(SOURCE TEXT):
==========

This series provides offers a fascinating mix of stories exploring the important political, economic and cultural developments in Europe. With the unity of the region under threat from the bankrupt economies of Greece, Portugal, and Spain, the global economy continues to feel Europe's pain, and EJ is there each week with reports and analysis from Berlin, Paris, and London. The program also views the crises in Europe through the eyes of those whose lives have been affected the most. Presenter Nina Haase provides her unique take on the week's stories, telling the story with compelling video, strong reporting, and a good sense of humor.
European Journal Previous Broadcasts
Italy: Fighting The Mafia with Mozzarella (Episode #3149)
KQED World: Tue, Dec 10, 2013 -- 4:30 AM
CROATIA: POWER STRUGGLE BETWEEN CHURCH AND STATE - In new EU member Croatia, the on-going conflict between the Catholic Church and the leftist liberal government is taking on tones of a culture war. Whether it's about sex education in schools, or same-sex partnerships, Croatia's Catholic Church hasn't missed an opportunity to challenge the government. The church had a powerful influence on the day-to-day activities of the former conservative government. But for the last 2 years, Croatia has had a government that's been at odds with the country's conservative Catholics. Prime Minister Zoran Milanovic is an avowed atheist and President Ivo Josipovic is an agnostic. The new government wants to steer Croatia towards secular modernity.
RUSSIA: FREE ON BAIL - More than 2 months after their arrest, the last of the Greenpeace activists has been released from jail on bail, though they all must remain in the country. The 30 international crew members of the Arctic Sunrise were protesting against what they called reckless arctic oil drilling. Now they're fighting on another front: for their own fate and for the right to protest peacefully. Russia has charged them with hooliganism, which can carry a maximum 7-year sentence. The International Tribunal for the Law of the Sea in Hamburg has demanded the group's release.
FRANCE: THE GREAT WAR REMEMBERED - Nearly 100 years after the outbreak of war in France, the government is calling on people to donate First World War memorabilia. The items will be displayed in a huge digital archive: The Great Collection - La Grande Collecte. Sometimes one small object can change a whole life. For Markus Geiler that was his grandfather's bible. Without it, Geiler would probably never have been born. His grandfather was a front-line soldier in World War I, and would have been killed had shrapnel not been stopped by the bible. Ever since, the family has treasured the book. Now it will be displayed on the internet for the entire world to see.

==========

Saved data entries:
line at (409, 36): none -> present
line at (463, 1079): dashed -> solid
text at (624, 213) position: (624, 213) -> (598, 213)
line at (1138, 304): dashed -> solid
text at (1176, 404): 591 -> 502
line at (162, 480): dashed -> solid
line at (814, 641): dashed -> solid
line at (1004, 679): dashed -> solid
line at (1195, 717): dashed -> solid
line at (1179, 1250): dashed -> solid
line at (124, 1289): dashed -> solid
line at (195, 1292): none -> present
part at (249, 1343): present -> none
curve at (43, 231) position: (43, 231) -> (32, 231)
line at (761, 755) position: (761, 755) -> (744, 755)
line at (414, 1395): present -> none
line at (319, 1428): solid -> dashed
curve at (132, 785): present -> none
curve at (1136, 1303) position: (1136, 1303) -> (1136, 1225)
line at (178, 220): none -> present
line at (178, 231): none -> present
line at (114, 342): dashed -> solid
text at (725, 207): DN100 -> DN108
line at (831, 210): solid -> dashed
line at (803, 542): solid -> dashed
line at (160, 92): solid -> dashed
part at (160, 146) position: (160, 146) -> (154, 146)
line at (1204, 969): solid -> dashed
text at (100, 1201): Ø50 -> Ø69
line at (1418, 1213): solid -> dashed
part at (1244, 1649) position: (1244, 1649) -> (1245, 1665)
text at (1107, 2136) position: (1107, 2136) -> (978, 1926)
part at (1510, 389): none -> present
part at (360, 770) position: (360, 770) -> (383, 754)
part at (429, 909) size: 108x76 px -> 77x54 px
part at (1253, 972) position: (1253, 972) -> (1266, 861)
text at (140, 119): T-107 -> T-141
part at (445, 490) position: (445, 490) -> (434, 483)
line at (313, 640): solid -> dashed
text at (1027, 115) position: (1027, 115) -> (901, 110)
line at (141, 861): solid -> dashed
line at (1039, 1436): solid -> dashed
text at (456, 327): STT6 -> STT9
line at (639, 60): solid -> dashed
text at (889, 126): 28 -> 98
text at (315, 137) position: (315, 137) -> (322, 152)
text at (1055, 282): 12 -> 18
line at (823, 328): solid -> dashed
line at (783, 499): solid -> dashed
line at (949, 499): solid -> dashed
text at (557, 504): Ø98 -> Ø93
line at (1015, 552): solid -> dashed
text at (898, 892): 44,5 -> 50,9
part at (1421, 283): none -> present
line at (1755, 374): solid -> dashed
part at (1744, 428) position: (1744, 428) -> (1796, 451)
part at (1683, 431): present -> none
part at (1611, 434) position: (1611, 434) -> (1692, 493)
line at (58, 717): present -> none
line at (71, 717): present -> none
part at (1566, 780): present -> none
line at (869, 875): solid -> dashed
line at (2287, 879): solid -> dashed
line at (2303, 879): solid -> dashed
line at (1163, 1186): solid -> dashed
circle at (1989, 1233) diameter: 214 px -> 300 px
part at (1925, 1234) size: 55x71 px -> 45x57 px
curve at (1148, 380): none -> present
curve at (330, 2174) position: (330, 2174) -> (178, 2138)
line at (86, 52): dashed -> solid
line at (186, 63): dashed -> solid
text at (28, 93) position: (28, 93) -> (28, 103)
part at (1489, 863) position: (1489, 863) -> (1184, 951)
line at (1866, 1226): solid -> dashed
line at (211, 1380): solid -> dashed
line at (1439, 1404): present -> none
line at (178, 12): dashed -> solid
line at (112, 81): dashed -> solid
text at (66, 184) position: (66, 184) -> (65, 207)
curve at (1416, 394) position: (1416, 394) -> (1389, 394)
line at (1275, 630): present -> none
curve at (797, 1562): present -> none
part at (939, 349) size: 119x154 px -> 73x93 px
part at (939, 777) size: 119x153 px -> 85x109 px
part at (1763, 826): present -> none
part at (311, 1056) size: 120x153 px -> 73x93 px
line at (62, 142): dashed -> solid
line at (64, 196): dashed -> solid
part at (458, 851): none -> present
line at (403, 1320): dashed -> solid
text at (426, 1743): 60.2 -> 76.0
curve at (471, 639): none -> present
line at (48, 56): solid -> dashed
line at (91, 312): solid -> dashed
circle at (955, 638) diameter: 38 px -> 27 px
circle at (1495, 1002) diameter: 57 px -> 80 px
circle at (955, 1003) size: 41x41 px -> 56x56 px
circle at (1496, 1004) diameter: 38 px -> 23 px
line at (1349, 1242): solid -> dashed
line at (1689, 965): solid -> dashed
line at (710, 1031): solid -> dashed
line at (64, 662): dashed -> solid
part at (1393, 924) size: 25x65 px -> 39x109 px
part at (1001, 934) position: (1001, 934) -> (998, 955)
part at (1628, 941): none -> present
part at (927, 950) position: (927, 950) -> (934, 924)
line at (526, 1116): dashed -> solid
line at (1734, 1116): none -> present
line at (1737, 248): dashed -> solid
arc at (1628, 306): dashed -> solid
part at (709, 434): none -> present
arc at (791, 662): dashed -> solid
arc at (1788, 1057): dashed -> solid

==========

(DIRECTIONS):
Please answer these questions from the European Journal page:
(a) Who presents the program?
(b) How is Prime Minister Zoran Milanovic described?
(c) What maximum sentence can the hooliganism charge carry?

(FINAL RESULT):
(a) Nina Haase
(b) As an avowed atheist
(c) 7 years